The biosynthetic tools module lists chassis cells, catalytic components, and regulatory elements (Figure 1f). Chassis cells present 46 strains of Escherichia coli and Saccharomyces cerevisiae commonly used in biosynthesis, and Nicotiana benthamiana and Solanum lycopersicum as a heterologous expression platform for reconstituting PNPs pathways. In the section of catalytic components, 629 enzymes from 8 major gene families that play key roles in the biosynthesis of natural products were summarized, including 21 acyltransferase (ACT), 7 C-glycosyltransferase (CGT), 159 cytochrome P450 (CYP), 75 O-methyltransferase (OMT), 163 oxidosqualene cyclase (OSC), 25 squalene epoxidase (SE), 65 terpene synthases (TPS), and 114 UDP-glycosyltransferases (UGT). The accession number, gene length, sequence, reaction equation, and references are listed. The regulatory elements section presents 196 microbial promoter and terminator sequences commonly used in biosynthesis.
In addition to the main modules, MPOD provides some popular bioinformatics tools including ‘BLAST’, ‘Search’, ‘Heatmap’, and ‘JBrowse’ (Dong et al., 2020). All available MPOD genomes and gene models are incorporated into JBrowse. ‘SynVisio’ shows gene synteny relationships of chromosome-level reference genomes. ‘Co-expression analysis’ creates networks comprising sets of genes whose expressions are highly correlated.

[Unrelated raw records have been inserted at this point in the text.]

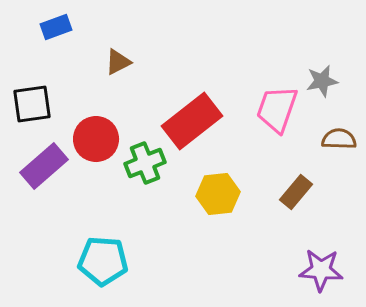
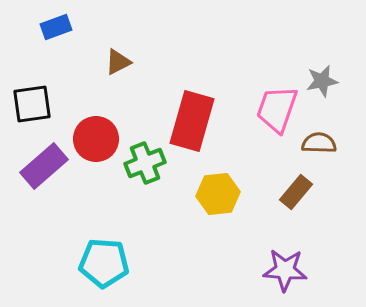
red rectangle: rotated 36 degrees counterclockwise
brown semicircle: moved 20 px left, 4 px down
cyan pentagon: moved 1 px right, 2 px down
purple star: moved 36 px left
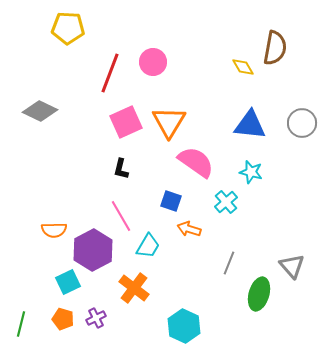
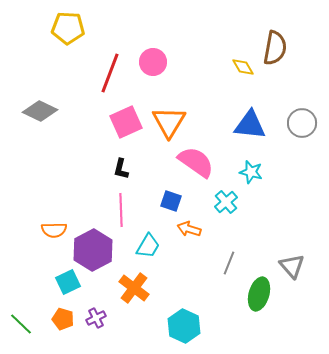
pink line: moved 6 px up; rotated 28 degrees clockwise
green line: rotated 60 degrees counterclockwise
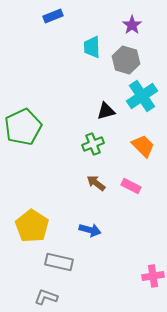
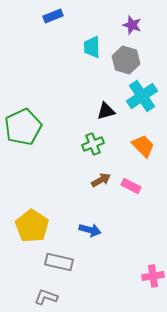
purple star: rotated 18 degrees counterclockwise
brown arrow: moved 5 px right, 3 px up; rotated 114 degrees clockwise
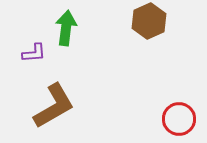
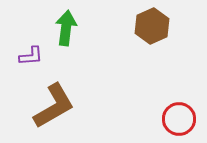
brown hexagon: moved 3 px right, 5 px down
purple L-shape: moved 3 px left, 3 px down
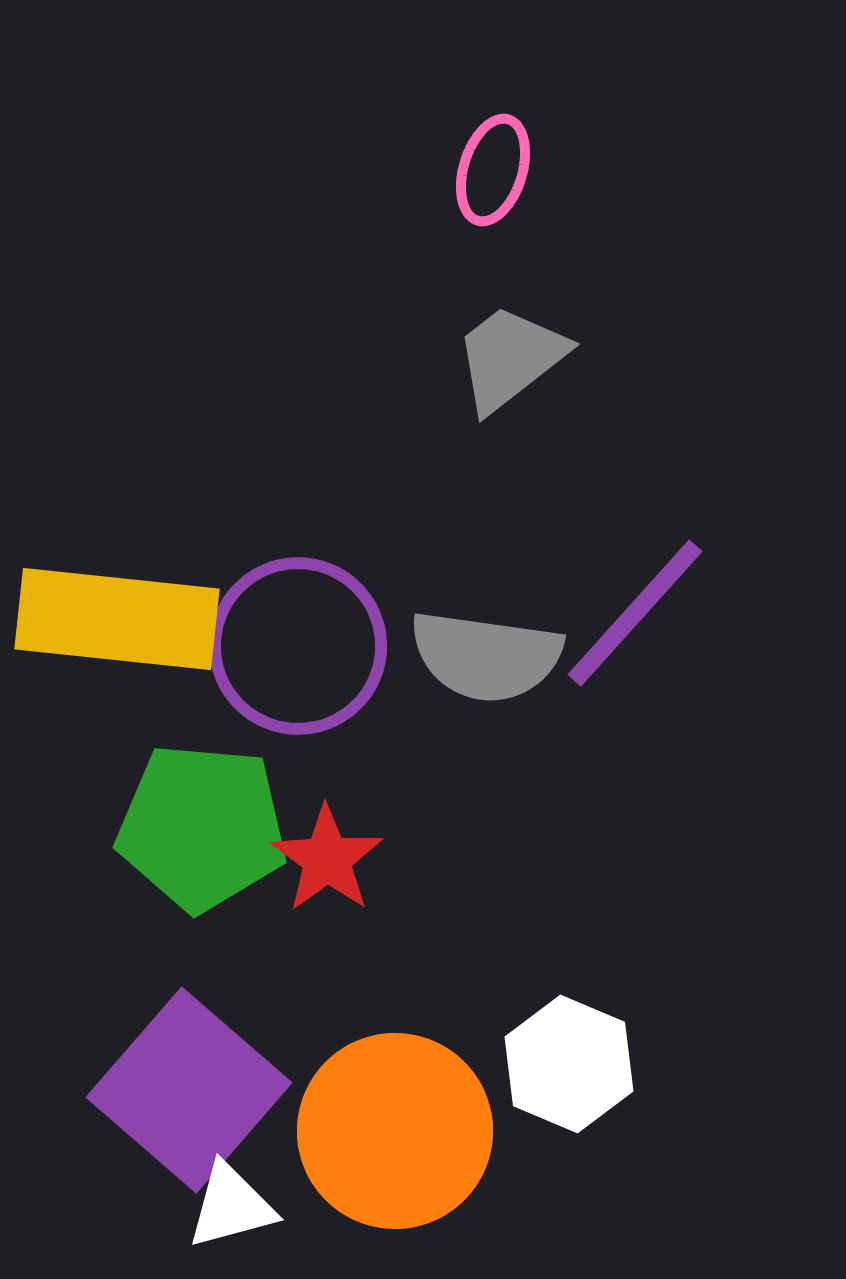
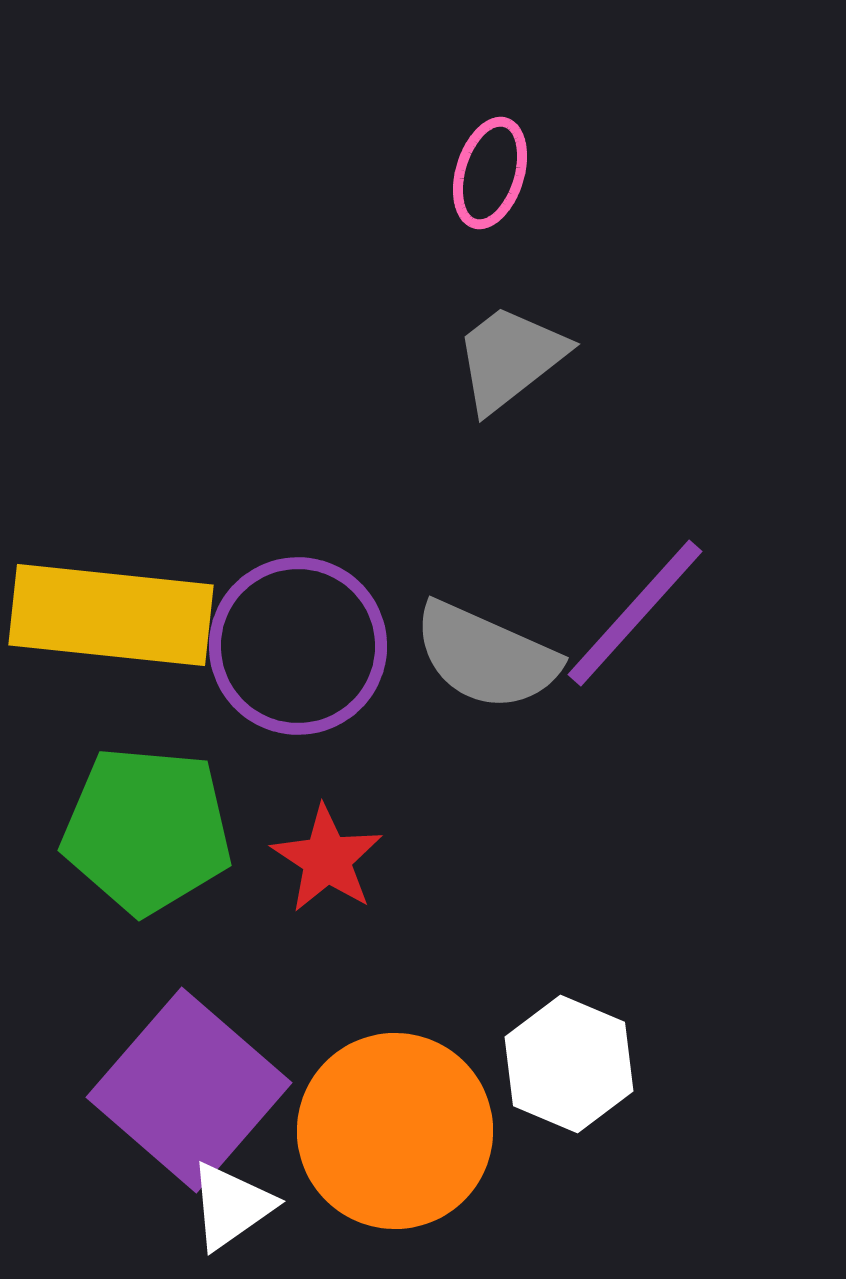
pink ellipse: moved 3 px left, 3 px down
yellow rectangle: moved 6 px left, 4 px up
gray semicircle: rotated 16 degrees clockwise
green pentagon: moved 55 px left, 3 px down
red star: rotated 3 degrees counterclockwise
white triangle: rotated 20 degrees counterclockwise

A typical case of a user using our web is shown in Figure 1g. Gypenoside A is the main active component of G. pentaphyllum, and its content is the highest in leaves from metabolome. The biosynthesis of gypenoside A begins with 2,3-oxidosqualene, but the key downstream enzymes OSC, CYP, and UGT have not been identified. A total of 235 CYPs from G. pentaphyllum (GpCYPs) were found by Blast. The phylogenetic tree was constructed based on the deduced amino acid sequences for the GpCYPs and other plant CYPs, and were distributed in eight subfamilies, namely 144 CYP71, 34 CYP85, 28 CYP72, 20 CYP86, and 4 CYP74. We also explored the expressions of GpCYPs from different tissues and presented as a heatmap. Furthermore, we performed Pearson correlation analyses of our transcript expression data among GpOSCs, GpCYPs, and GpUGTs using GpOSCs as the query gene (Figure 1g). These results facilitate the discovery of unknown genes involved in gypenoside A biosynthesis.
In summary, from genes to metabolite levels, MPOD integrates the genomics, transcriptomics, and metabolomics data of MPs published in almost recent years and sequenced in this study. These datasets provide a rich genetic resource for mining functional genes, screening molecular markers, and developing biological elements. Further combination of pathways and catalytic components greatly facilitate to decode the biosynthetic pathways of medicinal ingredients. MPOD will be continuously updated as multi-omics data increases and new bioinformatics tools emerge, so that MPOD provides long-term support to the research of MPs molecular-assisted breeding and synthetic biology.